Wednesday, May 5, 2010
You may not like me after this post, or you may love me A Whole Lot! because this is a great cookie recipe. It's hard to resist. A Wisconsin-based company, Reiman Publications, which produces Taste of Home and several other cooking magazines, held a contest many years ago to find the best cookie. This recipe was chosen out of 34,000 entries. It was a closely guarded secret for 10 years but is now available with the purchase of "OUR Best of Country Cookies" cookbook. Since I like to share, here's the recipe to try for yourself. Note: Ghirardelli chocolate chips are great in this recipe.
1 cup butter or margarine, softened
1 1/2 cups packed brown sugar
2 teaspoons vanilla extract
2 3/4 cups all-purpose flour
1 teaspoon baking soda
1/4 teaspoon salt
1 1/2 cups (9 oz.) semisweet chocolate chips
1 cup English toffee bits
1 cup chopped pecans
In a mixing bowl, cream the butter and sugar. Beat in eggs and vanilla. Combine flour, baking soda and salt. Gradually add to creamed mixture. Stir in remaining ingredients. Drop by heaping tablespoonfuls 2 inch apart onto greased baking sheets. Bake at 375 degrees for 10-12 minutes or until lightly browned. Cool for 5 minutes before removing to wire racks. Yield: 3 1/2 dozen.
Sunday, May 2, 2010
A couple months ago, on a national news program, it was stated that rural America was being targeted by drug cartels to help spread the use of a new cheaper type of heroin. They showed a map of the states being targeted. There were several across the country, including Wisconsin. I realize that, when it comes to small towns, drugs are nothing new, but this highly addictive drug is being given to kids in exchange for their lunch money — or for no payment at all. Dealers know they expand their customer base once a kid takes that first hit.

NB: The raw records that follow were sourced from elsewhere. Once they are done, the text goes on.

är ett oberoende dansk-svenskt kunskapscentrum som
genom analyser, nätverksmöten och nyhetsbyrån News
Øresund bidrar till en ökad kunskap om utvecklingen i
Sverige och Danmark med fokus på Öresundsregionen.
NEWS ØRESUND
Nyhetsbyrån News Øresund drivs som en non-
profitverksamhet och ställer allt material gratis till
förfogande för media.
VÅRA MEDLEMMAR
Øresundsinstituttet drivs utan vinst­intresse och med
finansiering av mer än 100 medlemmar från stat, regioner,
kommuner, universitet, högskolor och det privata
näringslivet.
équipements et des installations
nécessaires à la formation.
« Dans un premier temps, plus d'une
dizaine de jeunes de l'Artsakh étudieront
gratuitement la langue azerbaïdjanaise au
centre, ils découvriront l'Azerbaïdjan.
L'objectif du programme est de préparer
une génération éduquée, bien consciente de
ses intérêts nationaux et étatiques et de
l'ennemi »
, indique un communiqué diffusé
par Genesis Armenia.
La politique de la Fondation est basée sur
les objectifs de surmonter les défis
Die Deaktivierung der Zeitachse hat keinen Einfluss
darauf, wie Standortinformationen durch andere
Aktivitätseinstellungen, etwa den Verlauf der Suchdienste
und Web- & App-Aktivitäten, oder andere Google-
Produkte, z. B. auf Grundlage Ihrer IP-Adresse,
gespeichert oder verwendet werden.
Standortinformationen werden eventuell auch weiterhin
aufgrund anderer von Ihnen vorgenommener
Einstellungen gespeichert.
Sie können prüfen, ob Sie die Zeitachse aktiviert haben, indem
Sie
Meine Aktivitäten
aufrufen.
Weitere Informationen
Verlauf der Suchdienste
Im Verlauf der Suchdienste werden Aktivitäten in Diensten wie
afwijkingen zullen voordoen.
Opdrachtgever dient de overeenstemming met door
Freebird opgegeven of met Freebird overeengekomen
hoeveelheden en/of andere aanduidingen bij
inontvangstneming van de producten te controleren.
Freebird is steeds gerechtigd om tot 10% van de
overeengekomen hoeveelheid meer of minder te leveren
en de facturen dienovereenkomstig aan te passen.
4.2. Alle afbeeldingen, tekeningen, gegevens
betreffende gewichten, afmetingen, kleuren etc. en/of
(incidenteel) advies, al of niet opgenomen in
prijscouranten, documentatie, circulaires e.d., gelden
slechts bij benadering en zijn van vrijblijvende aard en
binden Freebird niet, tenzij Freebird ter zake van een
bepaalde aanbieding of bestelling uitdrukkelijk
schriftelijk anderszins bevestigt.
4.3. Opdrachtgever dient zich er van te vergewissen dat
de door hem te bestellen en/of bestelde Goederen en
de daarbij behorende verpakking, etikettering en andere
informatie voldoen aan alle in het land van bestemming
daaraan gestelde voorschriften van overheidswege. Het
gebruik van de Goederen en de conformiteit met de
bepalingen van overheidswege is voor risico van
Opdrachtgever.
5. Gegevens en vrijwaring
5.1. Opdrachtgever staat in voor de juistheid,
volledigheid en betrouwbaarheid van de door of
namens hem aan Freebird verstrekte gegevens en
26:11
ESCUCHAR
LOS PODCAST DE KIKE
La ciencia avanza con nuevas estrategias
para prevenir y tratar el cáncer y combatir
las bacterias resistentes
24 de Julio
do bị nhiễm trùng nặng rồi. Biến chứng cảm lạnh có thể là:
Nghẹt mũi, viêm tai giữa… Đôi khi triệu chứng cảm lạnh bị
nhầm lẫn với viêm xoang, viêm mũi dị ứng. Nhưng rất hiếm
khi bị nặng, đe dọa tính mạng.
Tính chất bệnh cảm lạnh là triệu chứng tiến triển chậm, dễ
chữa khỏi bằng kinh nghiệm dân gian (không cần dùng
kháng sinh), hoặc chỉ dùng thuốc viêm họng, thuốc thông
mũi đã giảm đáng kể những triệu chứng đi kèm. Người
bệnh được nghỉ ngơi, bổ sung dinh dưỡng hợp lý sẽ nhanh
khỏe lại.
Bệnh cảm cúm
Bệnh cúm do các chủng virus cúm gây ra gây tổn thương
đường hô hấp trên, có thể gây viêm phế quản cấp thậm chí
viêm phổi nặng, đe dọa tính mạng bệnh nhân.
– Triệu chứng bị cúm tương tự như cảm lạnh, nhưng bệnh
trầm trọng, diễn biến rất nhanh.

The feature article in today's Wisconsin State Journal, Dane County's Deadliest Drug, talks about the consequences of having this drug in the area. Mike Florek, the founder of Tellurian, a nonprofit organization that treats alcohol and drug abusers, and people suffering from mental health issues, says that it used to be that maybe 5 to 10 percent of people seeking help were there because of heroin but now it is nearly 50 percent. That's a little unsettling, don't you agree? It seems that the drug cartels may be succeeding. I don't know about you, but, for me, that's reason for concern.

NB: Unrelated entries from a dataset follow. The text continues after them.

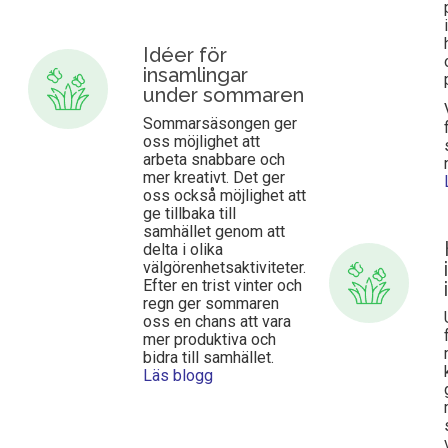
Idéer för
insamlingar
under sommaren
Sommarsäsongen ger
oss möjlighet att
arbeta snabbare och
mer kreativt. Det ger
oss också möjlighet att
ge tillbaka till
samhället genom att
delta i olika
välgörenhetsaktiviteter.
Efter en trist vinter och
regn ger sommaren
oss en chans att vara
mer produktiva och
bidra till samhället.
Läs blogg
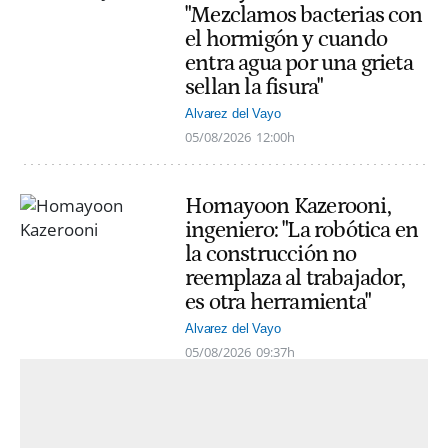
"Mezclamos bacterias con
el hormigón y cuando
entra agua por una grieta
sellan la fisura"
Alvarez del Vayo
05/08/2026
12:00h
Homayoon Kazerooni,
ingeniero: "La robótica en
la construcción no
reemplaza al trabajador,
es otra herramienta"
Alvarez del Vayo
05/08/2026
09:37h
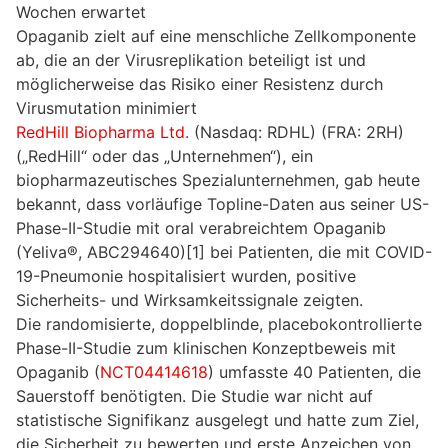
Wochen erwartet
Opaganib zielt auf eine menschliche Zellkomponente
ab, die an der Virusreplikation beteiligt ist und
möglicherweise das Risiko einer Resistenz durch
Virusmutation minimiert
RedHill Biopharma Ltd.
(Nasdaq: RDHL) (FRA: 2RH)
(„RedHill“ oder das „Unternehmen“), ein
biopharmazeutisches Spezialunternehmen, gab heute
bekannt, dass vorläufige Topline-Daten aus seiner US-
Phase-II-Studie mit oral verabreichtem Opaganib
(Yeliva®, ABC294640)[1] bei Patienten, die mit COVID-
19-Pneumonie hospitalisiert wurden, positive
Sicherheits- und Wirksamkeitssignale zeigten.
Die randomisierte, doppelblinde, placebokontrollierte
Phase-II-Studie zum klinischen Konzeptbeweis mit
Opaganib (
NCT04414618
) umfasste 40 Patienten, die
Sauerstoff benötigten. Die Studie war nicht auf
statistische Signifikanz ausgelegt und hatte zum Ziel,
die Sicherheit zu bewerten und erste Anzeichen von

What makes a blog blah? I think a little too much me me me and not enough we. I really want to hear about how the rest of you deal with the challenges of daily life and what you do to keep yourself on top of the world. I find that it helps in knowing that I'm not alone in life, that there are other people dealing with similar challenges. And I'm not talking about (excuse me for saying this) "wallowing in self-pity." That's not the name of this game. I just want to know what works for you. Let me know what you think.